By: Attorney Ken Harrell

Sometimes it’s disheartening to read the news because the level of depravity that’s required to be front page news is so disgusting.  That was my reaction today when I read an article on CNN’s website about an Arizona nurse who has been arrested for raping and impregnating a nursing home patient who was in a vegetative state.  (In case you’re wondering, not all nurses are women and not all nursing home residents are elderly.)  The police were able to zero in on this suspect by using DNA samples from the facility’s employees.   The alleged rapist had worked as a nurse at this nursing home facility since 2011.  Time will tell whether other residents were subjected to sexual assault during that time period.  If the alleged debased actions of this nurse are true, it would be hard to fathom that this assault was a one-time event.  Just as pedophiles try to worm their way into situations that give them access to children, the debilitated state of many nursing home residents has been a magnet for several serial rapists.

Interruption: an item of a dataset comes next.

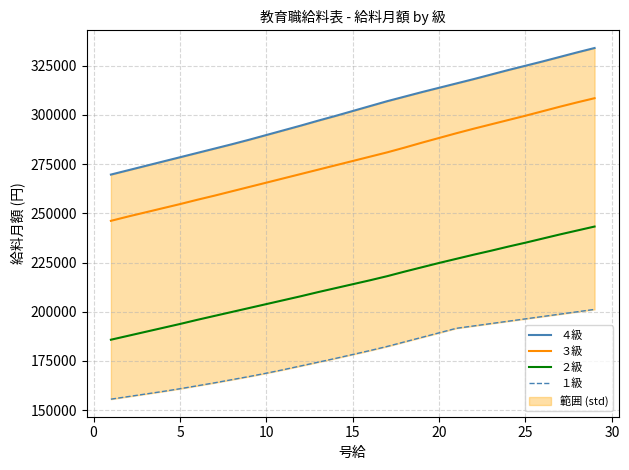

What is the minimum value for ３級?

246200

When you hear about these types of horrible attacks, it can be depressing because many of us find ourselves in situations where we have to find a nursing home for a parent – and it won’t be too terribly long before many of us are facing the prospect of living in a nursing home or assisted living facility.  As I have often said, it’s important to remember that the overwhelming majority of people who work at nursing homes are good, decent people who find meaning in helping to care for the most vulnerable.  Likewise, the majority of nursing homes are well-run with procedures in place to minimize injuries to their residents.  However, when bad apples slip through the cracks, the harm they can do in a nursing home is enormous as many residents lack the ability to defend themselves, or even to tell others what they have been subjected to.

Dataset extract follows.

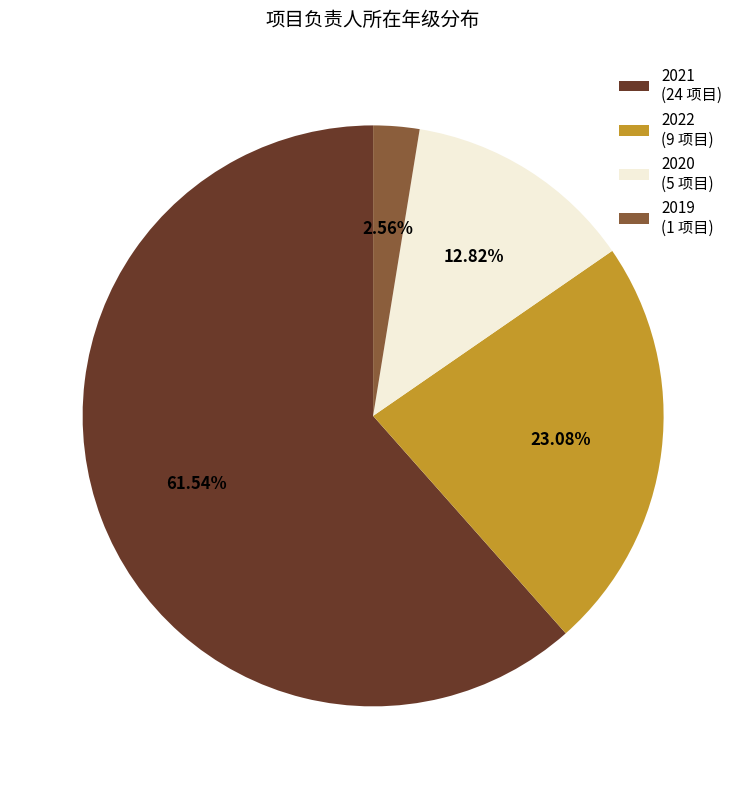

To the nearest percent, what is the difference between the largest and smallest slice percentages?

59%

When we think of nursing home injuries, what typically comes to mind are injuries like bed sores and broken bones from falls.  These types of injuries can be the basis for a nursing home neglect claim depending on the circumstances.  However, instances of rape and other sexual assaults committed by nursing home employees is not as rare as we’d like to think.  In 2017, CNN reported that the federal government had reprimanded over 1,000 facilities for failing to report or prevent cases of sexual assault between 2013 and 2016, with close to 100 of these facilities having received multiple citations.  Scarily, many experts feel that this number is a drop in the bucket as to how many of these assaults occur because so many nursing home residents suffer from conditions like Alzheimer’s or dementia, which prevents them from reporting the crimes.

So what do you do if you have a loved one living in a nursing home facility?  The best protection for your loved one is for your family and you to stay as involved as possible in your relative’s life.  Visit as frequently as you can, and try to visit on different days of the week and at different times of the day.  Often, the quality disparity between nursing home shifts can be striking.  When you visit, take note of the impression you get of the nursing home.  Is it clean?  Does it smell bad?  Does the staff seem apathetic or even hostile to the residents?  We all have God-given gut instincts and if those instincts are telling you that something is off about a facility, you should trust them.

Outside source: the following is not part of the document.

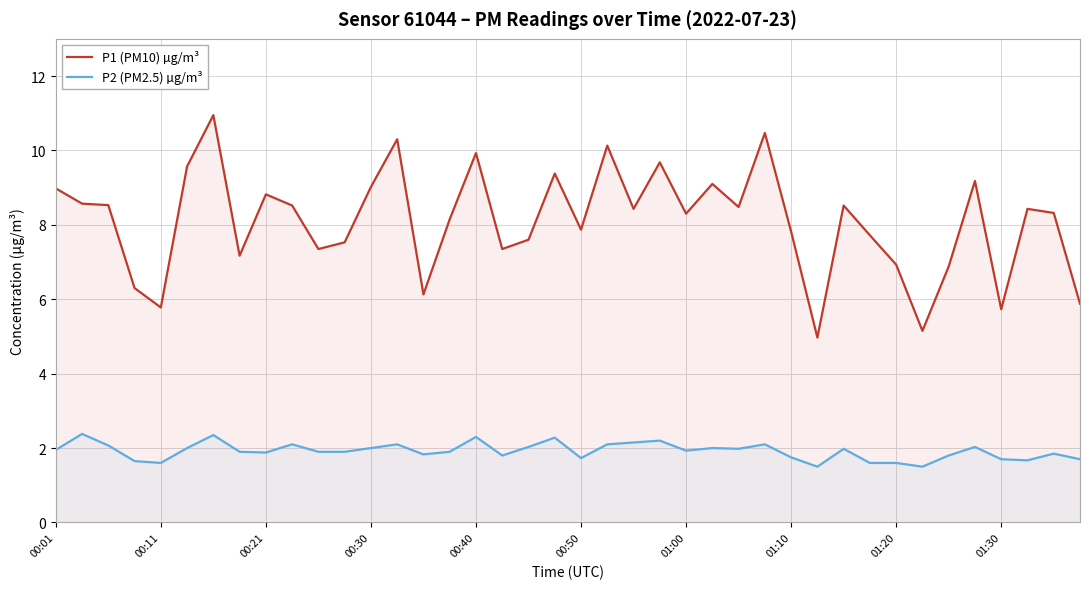

True or false: P1 (PM10) µg/m³ and P2 (PM2.5) µg/m³ intersect in this chart.

False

For the horrific crime of sexual abuse, there are physical signs you should look for, especially if your family member has difficulty verbally expressing himself or herself.  Those signs include bruising in the genital areas, breasts and inner thighs, vaginal infections or bleeding, and pain in the vaginal or anal areas.  If there is suddenly discomfort exhibited in your relative’s walking or sitting, this can be a tell-tale sign. If you loved one has a marked reaction to the presence of certain staff members or is suddenly sullen and withdrawn, this also can be a sign of abuse.

Of course, none of us wants to be in a position of feeling like our family member is in a nursing home where abuse is occurring.  What can you do on the front end to help pick the right nursing home?  Most nursing homes receive Medicare payments.  There’s a national registry of all of these nursing homes (www.medicare.gov/nursinghomecompare) that provides rankings for all of these nursing home facilities, and which lets you know of any facility citations for abuse (sexual or otherwise) over the previous three years.  No one should make a decision about a nursing home without at least visiting this website to see how a facility has graded out.

Once a decision has been made about a nursing home, consider starting a family council at the facility.  Per federal law, if two or more nursing home resident relatives want to meet to discuss issues related to the nursing home, the nursing home is required to provide them with a meeting location, and must respond to the council’s recommendations within a specified period of time.

Finally, I’ll go back to the importance of trusting your gut instincts.  If those instincts are telling you that your family member was submitted to sexual abuse in a nursing home, be proactive.  Ensure that your family member gets immediate medical attention.  Call adult protective services.  Call the police.  And finally, call a good lawyer who can help you investigate the situation.